Os anos Vargas, no Brasil, coincidiram com os de Salazar, em Portugal. Nunca se falaram, mas respeitavam-se e admiravam-se. E, nos dois países, os embaixadores eram a nata da diplomacia. Quando Plínio Salgado, líder integralista e intelectual brasileiro viveu em Portugal, exilado, de 1938 a 1945, apesar das afinidades ideológicas e até religiosas – é o autor da mais editada “Vida de Cristo” em português –, nunca foi recebido por Salazar, que não queria eventualmente contrariar Getúlio Vargas. Este, por sua vez, fez o Brasil presente com grande pompa na Exposição do Mundo Português, em 1940.  

No governo de Juscelino Kubitscheck, deu-se a maior recepção popular da história a um governante estrangeiro, na visita do Presidente General Craveiro Lopes ao Brasil, com mais de cem mil pessoas para o saudar na Avenida Rio Branco, no centro do Rio. E visitar Portugal tornou-se uma rotina dos presidentes, desde  Café Filho. 

Em 1972, foi o presidente Américo Tomás quem levou, num barco da Marinha de Portugal, os restos mortais de D. Pedro I do Brasil, por ocasião dos 150 anos da Independência. Foi recebido pelo presidente Emílio Médici, o mais popular da República, quando fez o Brasil crescer a mais de 10% ao ano. 

Marcelo Caetano, que desde sempre teve amigos e admiradores no Brasil, onde já havia feito mais de uma viagem de carácter particular, quando primeiro-ministro, em 1969, foi ao Rio de Janeiro receber o título de Doutor Honoris Causa da Universidade Federal do Rio de Janeiro, em solenidade que contou com a presença do ministro da Justiça e eminente jurista professor Gama e Silva, que mais tarde veio a ser embaixador em Lisboa. Marcelo estava acompanhado do ministro Franco Nogueira e foi recebido ainda pelo governador do Rio, Negrão de Lima, antigo embaixador em Lisboa e que, anos depois, o acolheu quando do exílio. O embaixador de Portugal era José Manuel Fragoso que, depois do 25 de Abril, veio morar no Rio. E houve um grande almoço no Iate Clube do Rio de Janeiro. 

Na ocasião, ocorreu uma regata no âmbito dos jogos luso-brasileiros, em que estavam presentes, entre os velejadores portugueses, Mário Quina, José Quina e Borges Costa. Foi lançada a ideia de uma regata Lisboa-Rio, que infelizmente não prosperou. 

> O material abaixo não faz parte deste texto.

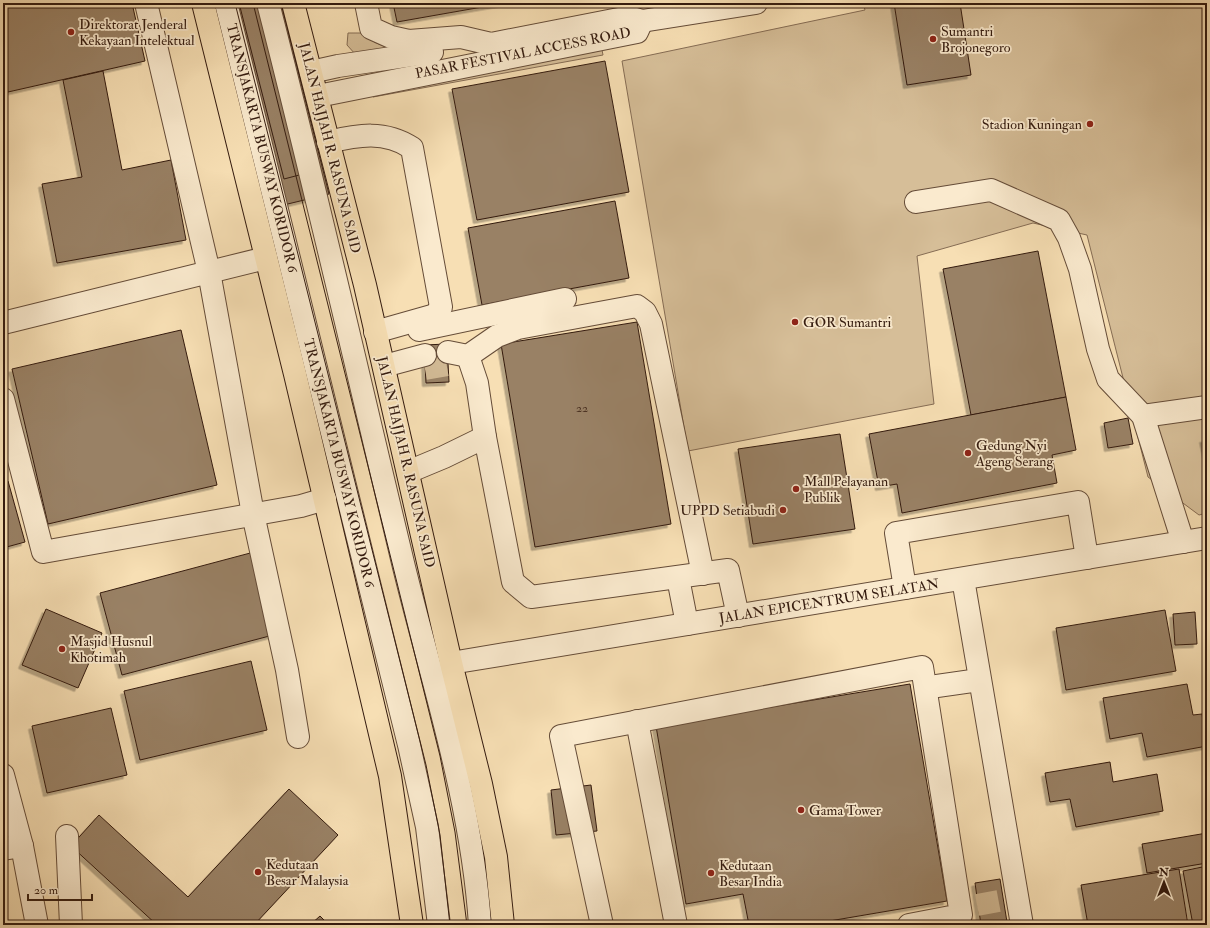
<svg xmlns="http://www.w3.org/2000/svg" width="1210" height="928" viewBox="0 0 1210 928" font-family="'IM FELL Double Pica',serif">
	<style>
		.green { fill: #d6be98; stroke: #856c54 }
		.building { fill: #998165; stroke: #341b0f; filter: url(#shadow) }
		.lines { fill: none; stroke-linecap: round; stroke-linejoin: round }
		.minor-tunnel { stroke: #d0b893; stroke-width: 22; stroke-dasharray: 22 11; stroke-linecap: butt }
		.minor-casing { stroke: #654c38; stroke-width: 24 }
		.major-casing { stroke: #341b0f; stroke-width: 24 }
		.minor { stroke: #faeace; stroke-width: 22 }
		.major { stroke: #f7dfb4; stroke-width: 22 }
		.tram { stroke: #341b0f; stroke-width: 1 }
		.poi-dot { fill: #8f2418; stroke: #faeace; stroke-width: 1.5 }
		.labels { text-anchor: middle; dominant-baseline: central; stroke-width: 3.5; stroke-linejoin: round; paint-order: stroke }
		.number-label { font-size: 12px; fill: #4d3424 }
		.poi-label { font-size: 14px; fill: #341b0f; stroke: #faeace; text-anchor: start }
		.street-label { font-size: 14px; fill: #341b0f; stroke: #faeace }
	</style>
	<defs>
		<filter id="shadow"><feDropShadow dx="-3.5" dy="3.5" stdDeviation="0" flood-color="#0004"/></filter>
	</defs>
	<rect width="100%" height="100%" fill="#f7dfb4"/>
	<filter id="stains"><feTurbulence type="fractalNoise" baseFrequency=".005" numOctaves="4"/><feColorMatrix values="0 0 0 0 .2 0 0 0 0 .09 0 0 0 0 .02 0 0 0 .5 -.17"/></filter>
	<radialGradient id="worn" r=".72"><stop offset=".6" stop-color="#630" stop-opacity="0"/><stop offset="1" stop-color="#630" stop-opacity=".3"/></radialGradient>
	<!-- green -->
	<g class="green">
		<polygon points="863,3 1207,3 1207,513 1199,515 1148,477 1087,235 1033,223 917,256 934,404 688,451 622,61 865,10"/>
		<polygon points="348,33 371,33 374,42 391,49 356,55 347,45"/>
		<polygon points="601,45 603,55 373,97 372,88"/>
	</g>
	<!-- building -->
	<g class="building">
		<polygon points="3,3 132,3 145,61 8,92 3,69"/>
		<polygon points="216,3 281,3 329,194 267,209"/>
		<polygon points="239,3 259,3 303,174 284,179"/>
		<polygon points="393,3 505,3 397,22"/>
		<polygon points="894,3 960,3 971,75 907,85"/>
		<polygon points="605,61 629,192 477,220 452,89"/>
		<polygon points="103,71 122,170 171,160 186,240 57,263 42,184 82,177 63,80"/>
		<polygon points="615,201 629,278 482,305 468,228"/>
		<polygon points="1038,251 1066,397 971,415 943,269"/>
		<polygon points="637,322 671,524 535,547 501,344"/>
		<polygon points="181,330 217,485 48,524 12,369"/>
		<polygon points="447,344 449,382 426,383 424,345"/>
		<polygon points="1066,397 1076,450 1052,455 1057,483 902,513 897,484 879,487 869,434"/>
		<polygon points="1128,418 1133,444 1108,448 1104,423"/>
		<polygon points="840,434 855,529 753,544 738,449"/>
		<polygon points="1203,439 1207,439 1207,458"/>
		<polygon points="8,481 25,542 3,548 3,483"/>
		<polygon points="254,552 277,634 122,675 100,593"/>
		<polygon points="46,609 102,633 78,688 22,665"/>
		<polygon points="1165,610 1176,671 1066,690 1056,628"/>
		<polygon points="1195,612 1197,644 1175,645 1173,614"/>
		<polygon points="251,661 267,730 140,760 124,691"/>
		<polygon points="910,684 947,901 806,925 749,925 743,894 686,904 656,726"/>
		<polygon points="1187,684 1193,715 1202,714 1207,746 1147,757 1142,733 1110,739 1103,698"/>
		<polygon points="111,708 127,775 47,793 32,726"/>
		<polygon points="1110,762 1113,782 1157,774 1163,811 1076,827 1070,799 1050,802 1045,773"/>
		<polygon points="591,785 597,831 556,835 551,790"/>
		<polygon points="289,789 338,835 254,925 157,925 71,846 99,815 188,897"/>
		<polygon points="1207,833 1207,863 1147,873 1142,844"/>
		<polygon points="1207,866 1207,925 1193,925 1183,871"/>
		<polygon points="1179,869 1188,925 1088,925 1081,885"/>
		<polygon points="1000,879 1007,922 981,925 975,883"/>
		<polygon points="320,916 329,925 310,925"/>
	</g>
	<g class="lines">
		<!-- minor-tunnel -->
		<g class="minor-tunnel">
			<polyline points="425,369 448,365 468,356"/>
			<polyline points="977,905 1004,900"/>
		</g>
		<defs>
			<g id="minor">
				<polyline points="146,3 209,272 253,514 287,670 298,737"/>
				<polyline points="226,3 409,745 427,827 439,925"/>
				<path d="M268,3C316,190 359,379 404,567C433,685 472,803 480,925"/>
				<polyline points="642,21 756,3"/>
				<polyline points="311,72 338,66 432,52"/>
				<polyline points="318,96 637,32 642,21 629,17 491,44 461,37 409,41 391,37 371,28 366,3"/>
				<path d="M328,142C358,135 385,130 412,148L441,307L435,315L375,332"/>
				<polyline points="916,202 991,190 1059,220 1069,238 1080,269 1098,349 1108,379 1143,416 1183,542"/>
				<polyline points="3,323 266,258"/>
				<polyline points="419,330 565,299"/>
				<polyline points="448,352 468,356 497,336 518,328 637,306 645,312 651,324 703,574"/>
				<polyline points="468,356 477,383 485,437 513,582 531,597 728,570 738,616"/>
				<polyline points="384,366 425,355"/>
				<polyline points="3,399 43,552 301,506 325,499"/>
				<polyline points="1143,416 1207,407"/>
				<polyline points="408,472 444,457 485,437"/>
				<polyline points="678,578 687,624"/>
				<polyline points="963,579 1022,925"/>
				<polyline points="905,588 896,533 1078,502 1087,558"/>
				<polyline points="451,663 1207,538"/>
				<polyline points="937,686 979,680"/>
				<polyline points="637,721 676,925"/>
				<polyline points="3,775 22,846 37,925"/>
				<polyline points="67,836 71,925"/>
				<polyline points="3,849 22,846"/>
				<polyline points="602,925 561,736 922,667 961,915 909,925"/>
			</g>
			<g id="major">
				<polyline points="203,3 295,374 390,776 412,925"/>
				<polyline points="293,3 365,285 451,663 481,784 496,857 503,925"/>
			</g>
		</defs>
		<!-- minor casing -->
		<use href="#minor" class="minor-casing"/>
		<!-- major casing -->
		<use href="#major" class="major-casing"/>
		<!-- minor -->
		<use href="#minor" class="minor"/>
		<!-- major -->
		<use href="#major" class="major"/>
		<!-- tram -->
		<g class="tram">
			<polyline points="235,3 426,765 440,835 450,925"/>
			<polyline points="253,3 440,756 455,832 467,925"/>
		</g>
	</g>
	<!-- markers -->
	<g class="poi-dot">
		<circle cx="71" cy="32" r="4"/>
		<circle cx="933" cy="39" r="4"/>
		<circle cx="1090" cy="124" r="4"/>
		<circle cx="795" cy="322" r="4"/>
		<circle cx="968" cy="453" r="4"/>
		<circle cx="796" cy="489" r="4"/>
		<circle cx="783" cy="510" r="4"/>
		<circle cx="62" cy="649" r="4"/>
		<circle cx="801" cy="810" r="4"/>
		<circle cx="258" cy="872" r="4"/>
		<circle cx="711" cy="873" r="4"/>
	</g>
	<g class="labels">
		<!-- number labels -->
		<g class="number-label">
			<text x="582" y="408">22</text>
		</g>
		<!-- poi labels -->
		<g class="poi-label">
			<text x="79" y="24">Direktorat Jenderal<tspan x="79" dy="16">Kekayaan Intelektual</tspan></text>
			<text x="941" y="31">Sumantri<tspan x="941" dy="16">Brojonegoro</tspan></text>
			<text x="1082" y="124" text-anchor="end">Stadion Kuningan</text>
			<text x="803" y="322">GOR Sumantri</text>
			<text x="976" y="445">Gedung Nyi<tspan x="976" dy="16">Ageng Serang</tspan></text>
			<text x="804" y="481">Mall Pelayanan<tspan x="804" dy="16">Publik</tspan></text>
			<text x="775" y="510" text-anchor="end">UPPD Setiabudi</text>
			<text x="70" y="641">Masjid Husnul<tspan x="70" dy="16">Khotimah</tspan></text>
			<text x="809" y="810">Gama Tower</text>
			<text x="266" y="864">Kedutaan<tspan x="266" dy="16">Besar Malaysia</tspan></text>
			<text x="719" y="865">Kedutaan<tspan x="719" dy="16">Besar India</tspan></text>
		</g>
		<!-- street labels -->
		<g class="street-label">
			<text transform="translate(523 53) rotate(-11)">PASAR FESTIVAL ACCESS ROAD</text>
			<text transform="translate(262 148) rotate(76)">TRANSJAKARTA BUSWAY KORIDOR 6</text>
			<text transform="translate(330 148) rotate(76)">JALAN HAJJAH R. RASUNA SAID</text>
			<text transform="translate(406 462) rotate(77)">JALAN HAJJAH R. RASUNA SAID</text>
			<text transform="translate(339 463) rotate(76)">TRANSJAKARTA BUSWAY KORIDOR 6</text>
			<text transform="translate(829 601) rotate(-9)">JALAN EPICENTRUM SELATAN</text>
		</g>
	</g>
	<!-- margin -->
	<rect width="1210" height="928" fill="none" stroke="#f7dfb4" stroke-width="16"/>
	<rect x="4" y="4" width="1202" height="920" fill="none" stroke="#341b0f" stroke-width="2"/>
	<rect x="8" y="8" width="1194" height="912" fill="none" stroke="#341b0f"/>
	<!-- north arrow -->
	<g transform="translate(1164 882)" stroke="#faeace" stroke-width="3" paint-order="stroke">
	<path d="M0-3L7 15L0 10L-7 15Z" fill="#341b0f"/>
	<text y="-6" font-size="11" font-weight="bold" text-anchor="middle" fill="#341b0f">N</text>
	</g>
	<!-- scale -->
	<path d="M28 894v6h64v-6" fill="none" stroke="#341b0f" stroke-width="2"/>
	<text x="34" y="894" font-size="12" fill="#341b0f" stroke="#faeace" stroke-width="3" paint-order="stroke">20 m</text>
	<rect width="100%" height="100%" filter="url(#stains)"/>
	<rect width="100%" height="100%" fill="url(#worn)"/>
</svg>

Com o 25 de Abril, os governantes depostos pelo movimento de inspiração comunista, o presidente Américo Tomás e o primeiro-ministro Marcelo Caetano, vieram morar no Rio. E portugueses notáveis escolheram o Brasil, como o professor Baltazar Rebelo de Sousa, os ex-ministros Rui Patrício e Almirante Henrique Tenreiro, Maria Teresa Lago, secretária de saúde  e depois Juíza Federal no Brasil, empresários como Alfredo e Carlos Alves, Manuel e Mário Vinhas, António Champalimaud, Adriano Moreira, ex-ministro, Rui Patrício, juristas como Inocêncio Galvão Teles, Alberto Xavier, Assis de Almeida. Todos os homens públicos precisaram trabalhar para viver, excepto o presidente Tomás que, por causa da idade, foi ajudado por ilustres membros da comunidade portuguesa. Logo depois, foi o presidente General António de Spínola que veio viver no Rio. 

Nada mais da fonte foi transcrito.